Plusieurs discussions entre les deux puissances rivales se sont révélées infructueuses depuis février. Elles avaient même des raisons de vouloir sortir de ce texte qui fut négocié par Ronald Reagan et Mikhaïl Gorbatchev en décembre 1987.

Le Pentagone veut avoir les mains plus libres pour moderniser son arsenal afin de contrer la montée en puissance de la Chine, qui cherche à affirmer sa suprématie militaire en Asie.

S’exprimant vendredi dans les jardins de la Maison-Blanche, Donald Trump a estimé que Pékin comme Moscou devraient être partie prenante de tout nouveau texte visant à remplacer le traité INF. «Cela serait une très bonne chose pour tout le monde», a-t-il confié.

Et côté russe, le Kremlin n’est pas mécontent de se débarrasser d’un outil jugé à l’avantage de Washington.

Mike Pompeo a assuré que l’administration Trump souhaitait inaugurer «une nouvelle ère du contrôle des armements», dépassant le cadre bilatéral américano-russe et concernant également la Chine – une proposition qui ne semble pas intéresser Pékin à ce stade.

«La Russie voudrait faire quelque chose au sujet d’un traité nucléaire. Je suis d’accord», a lâché jeudi, sans plus de précisions, le président Trump.

Il ne reste désormais en vigueur qu’un seul accord nucléaire bilatéral entre Moscou et Washington : le traité START, qui maintient les arsenaux nucléaires des deux pays bien en deçà du niveau de la Guerre froide et dont le dernier volet arrive à échéance en 2021.

«Les chances qu’il soit prolongé sont faibles.

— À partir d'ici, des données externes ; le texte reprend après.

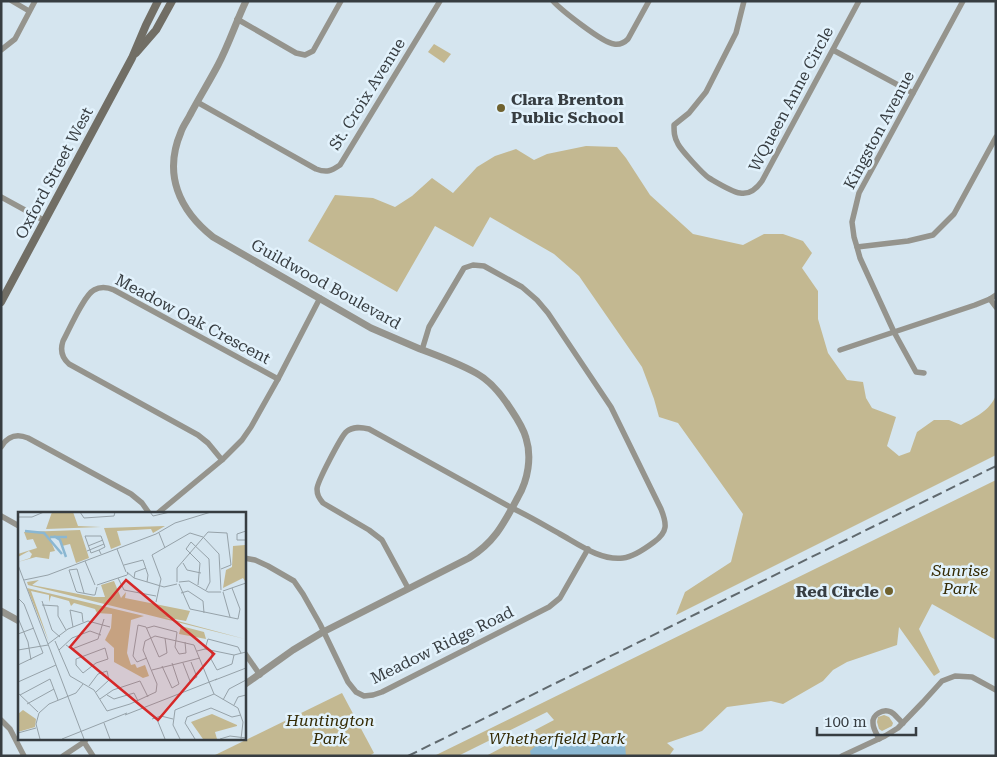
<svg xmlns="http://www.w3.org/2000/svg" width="997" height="757" viewBox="0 0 997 757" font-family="'Roboto Serif',serif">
<rect width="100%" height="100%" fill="#d5e5ef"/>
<!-- green -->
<g fill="#c3b891">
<polygon points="434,44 451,54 444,63 428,52"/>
<path d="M586,146L617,147L626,158L650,195L693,234L743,245L764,234H783L803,241L812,253L802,268L818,291V319L828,353L847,380L863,382L866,398L872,408L896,417L887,446L899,456L910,452L917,432L934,420H949L961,425C975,417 990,411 996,395V455L676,615L685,592L731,562L743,514L678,423L659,417L654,399L642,367L579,276L554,254L490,217L473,247L435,226L397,292L308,241L335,195L373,198L395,207L412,196L432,178L453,193L477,167L495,156L516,149L534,160L547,154Z"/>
<polygon points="996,480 996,640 932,604 919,629 940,672 934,676 899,627 897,645 847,662 833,670 823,681 783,704 771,701 727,707 702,731 667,743 674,749 669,756 486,756 554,720 547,712 458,756 434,756"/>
<polygon points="342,693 374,753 369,756 213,756"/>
<polygon points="884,715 889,717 893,723 892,726 882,731 879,729 877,722 878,717"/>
</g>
<!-- water -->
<path fill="#8ab7d2" d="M562,736L597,745H625L626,756H531L530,751C541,741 548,737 562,736Z"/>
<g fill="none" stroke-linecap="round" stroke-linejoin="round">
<!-- minor -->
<g stroke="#95948d" stroke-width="5.5">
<polyline points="12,1 29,11"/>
<path d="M553,1C561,10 603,43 614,44C620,45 624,43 628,39L649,1"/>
<path d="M744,1L736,33L706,92L689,113L674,125C674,132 674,137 678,144C681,150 703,174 709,178C716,182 732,192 740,193C750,195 757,188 762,181L859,1"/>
<polyline points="237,19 296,53 305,55 313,51 341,1"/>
<polyline points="1,50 15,39 35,1"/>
<polyline points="833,50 913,93"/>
<path d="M197,102L316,169C327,173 331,171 340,165L440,1"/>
<polyline points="1,197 45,221"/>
<polyline points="857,247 908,241 933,235 954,214 996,137"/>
<polyline points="990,299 996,307"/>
<polyline points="840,350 975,305 990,299 996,295"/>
<polyline points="924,373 916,372 894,332 860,258 857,247 854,237 852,222 859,193 963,1"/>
<path d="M1,447C7,437 16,433 28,438L131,494L142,503L149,513"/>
<path d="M222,460L208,443L198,435L69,364C62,358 60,350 63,341C69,330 84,295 94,290C101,286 107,287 114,290L278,379"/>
<polyline points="158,513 222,460 242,440 251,427 278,379 320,298"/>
<polyline points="1,516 19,526"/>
<polyline points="244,558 255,560 268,566 294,581 303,594 320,624 348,682 356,692 364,696 373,695 382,692 549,607 560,598 588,549"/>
<path d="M408,588L382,540L369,530L323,503C319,498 317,495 317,489C317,482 341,437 346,432C353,426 361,427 369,429L512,508C529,516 544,525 560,534C578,544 601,561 623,558C632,557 646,548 654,542C668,532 667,524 661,509L611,407L548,313L537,300L522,287L484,266L473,265L464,268L429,327L422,350"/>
<polyline points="244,652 260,675"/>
<polyline points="1,720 10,729 24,756"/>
<path d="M879,739C877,734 873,729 873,723C872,715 883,708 891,712C895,714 899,720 903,723"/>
<polyline points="84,742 93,756"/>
<polyline points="63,756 84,742 87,738"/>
<polyline points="842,756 885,736 898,728 923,702 942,681 955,676 972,677 996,690"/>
</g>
<!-- tertiary -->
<g stroke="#95948d" stroke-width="7">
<polyline points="1,611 19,621"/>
<path d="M244,685L293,650L323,632L469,558C495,542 504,523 518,497C528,480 532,457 526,438C523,427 516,417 510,408C501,394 491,381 476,373C458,363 439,356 420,349C404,342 387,335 371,328L213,237C179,210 163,174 181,132C183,126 187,121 190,115C199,98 209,82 218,65C229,44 236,22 246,1"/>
</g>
<!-- secondary -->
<g stroke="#716e65" stroke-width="8">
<polyline points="136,53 156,30 172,1"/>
<polyline points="1,302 132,58 146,25 158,1"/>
</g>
<!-- rail -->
<polyline stroke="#60696e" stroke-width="2" stroke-dasharray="10 5" stroke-linecap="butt" points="408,756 996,466"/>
</g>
<!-- markers -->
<g fill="#70622f" stroke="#e2f2fc" stroke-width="2">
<circle cx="501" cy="108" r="5"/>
<circle cx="889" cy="591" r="5"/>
</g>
<g text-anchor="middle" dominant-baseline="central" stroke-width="5" stroke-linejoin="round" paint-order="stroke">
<!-- street labels -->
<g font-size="16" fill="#373d41" stroke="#e2f2fc">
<text transform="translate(367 94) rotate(-58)">St. Croix Avenue</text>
<text transform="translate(791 99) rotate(-62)">WQueen Anne Circle</text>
<text transform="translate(879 130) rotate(-62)">Kingston Avenue</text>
<text transform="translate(54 173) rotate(-62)">Oxford Street West</text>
<text transform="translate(326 284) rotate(29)">Guildwood Boulevard</text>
<text transform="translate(193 319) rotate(28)">Meadow Oak Crescent</text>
<text transform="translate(442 645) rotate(-26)">Meadow Ridge Road</text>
</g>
<!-- poi labels -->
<g font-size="16" font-weight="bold" fill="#373d41" stroke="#e2f2fc" text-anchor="start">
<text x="511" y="99">Clara Brenton<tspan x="511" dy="18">Public School</tspan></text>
<text x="879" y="591" text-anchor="end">Red Circle</text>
</g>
<!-- park labels -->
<g font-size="16" font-style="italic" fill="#342a04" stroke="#e2f2fc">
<text x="960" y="570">Sunrise<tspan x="960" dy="18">Park</tspan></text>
<text x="330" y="720">Huntington<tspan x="330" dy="18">Park</tspan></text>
<text x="557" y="738">Whetherfield Park</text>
</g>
</g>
<!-- overview -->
<g transform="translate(18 512)">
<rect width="228" height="228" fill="#d5e5ef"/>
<path d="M34,0H55L60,14L83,15L28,17ZM147,14L135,21L133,17L99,19L103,33L93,37L86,16ZM62,18L71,46L58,51L52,32L44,34L42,28L35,25L32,27L37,39L32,40L31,47L18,45L0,50L12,46L14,42L11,39L0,45V42L19,36L15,27L9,28L6,20ZM227,33V69L225,66L205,76L208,58L214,55L215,34ZM21,68L14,73L76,85H87L83,73L96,69L103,86L108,80L107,86L172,99L168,109L145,105L227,127L10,73L9,70ZM9,76L126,104L113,108L109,141L113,153L117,152L119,156L127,153L131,164L125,166L96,150V136L87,128L93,116L94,102L79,101L77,97L56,91L53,94L51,89L33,84L31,90V83L13,79L31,130ZM163,114L186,120L188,127L161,122ZM5,198L18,207L17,215L0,220V202ZM194,202L219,213V214L197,220L199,227H185L173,210Z" fill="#c3b891"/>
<path fill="none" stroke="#8ab7d2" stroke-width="2.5" d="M7,19L26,21L44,42M36,24L42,28L48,45M32,25H49"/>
<path fill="none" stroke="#96a2a9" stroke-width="1" d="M62,0L66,6L96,4L97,0M132,0L135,4L152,0M0,5H14L26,0M228,19L219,22V28H228M141,21L147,36M70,34L85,28M99,37L108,60M81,38L87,35L83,24H67L73,41L81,38L83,42M69,39L86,32M67,49L77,73M165,51L169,58L183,61M0,53L66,227M106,53L125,48L130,63L129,70M110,63L109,60L116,66L146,75L159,72M100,66L106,78L138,84M116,66L117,60L128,56M6,68L30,63L138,22L157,11L193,0M159,70V56L190,20L209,21L213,53L203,57M161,70L171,69L190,80H203M161,72L172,97L220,107L222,97L214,76M79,73L109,63M180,73L182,51L168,37L173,30L191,47L192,70L188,78M205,79L228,71M205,80L212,105M66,81L59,57L51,58L58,79L59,80L75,83H77L79,75M163,81L170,79L185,89L186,101M0,86L6,92L25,141L0,153M24,89L34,118L42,125M138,90L143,67L134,43L172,21L185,25L201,42L203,78M24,93L40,94V104L48,118M0,106L10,130L13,148M55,115L52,98L64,101L65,110M129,116L136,114L159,120L157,135L161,142L168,141L167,130M0,122L16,116M37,129L52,164L76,178L89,199L112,192L138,180L139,172L125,138L127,129L137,124L176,133L196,182M30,132L50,117L70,109L92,115M48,133L54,137L80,127L86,107M87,136L90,147L78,151L65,161L58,153V147ZM187,137L190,127L220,135L223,141M0,138L30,133M41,138L54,126L72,119L83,123M194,138L193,147L199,158L214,152L216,143M179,139L187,137L216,143L228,140M129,146L119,150L115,144L120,113L128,115L141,145L149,141L147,126M165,151L172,169L179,165L173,150M144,154L154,176L161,172L154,151M134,158L182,146M197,168L228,156M0,170L38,153M71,174L80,162L89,159L91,168L78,180M0,181L20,200M196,182L220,196L225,210L223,227M2,183L32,167L40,188M89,183L96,187L116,181L120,189M82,187L95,178L122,169L130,185M205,188L211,177L228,168M9,192L36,177M216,193L220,185L228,183M107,203L199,167M138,205L147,227M134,207L143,204L155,207M86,211L92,227M0,221L18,216M22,227L18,212L21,201L31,192L58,181L65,172M44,227L109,201M162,227L155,213L157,198L196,182M177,227L167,211L169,205L193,196L214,205L223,203M202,227L212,224L228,226"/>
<path fill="#d62828" fill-opacity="0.15" stroke="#d62828" stroke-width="2.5" d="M108,68L196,142L140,208L52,135Z"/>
<rect width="228" height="228" fill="none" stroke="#373d41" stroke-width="2.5"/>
</g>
<!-- border -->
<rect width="997" height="757" fill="none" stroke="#373d41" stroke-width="5"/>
<!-- scale -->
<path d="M817 727v8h99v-8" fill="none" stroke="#373d41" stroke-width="2.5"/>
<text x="824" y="727" font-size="15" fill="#373d41" stroke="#e2f2fc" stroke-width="4" paint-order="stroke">100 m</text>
</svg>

Dans ces conditions, plus rien ne limitera la nouvelle course aux armements nucléaires entre les États-Unis et la Russie», pronostique l’analyste russe Alexandre Saveliev.

Si l’administration Trump a promis pour l’heure de ne pas déployer de nouveaux missiles nucléaires en Europe, elle n’a fait aucune promesse sur le déploiement d’armes conventionnelles.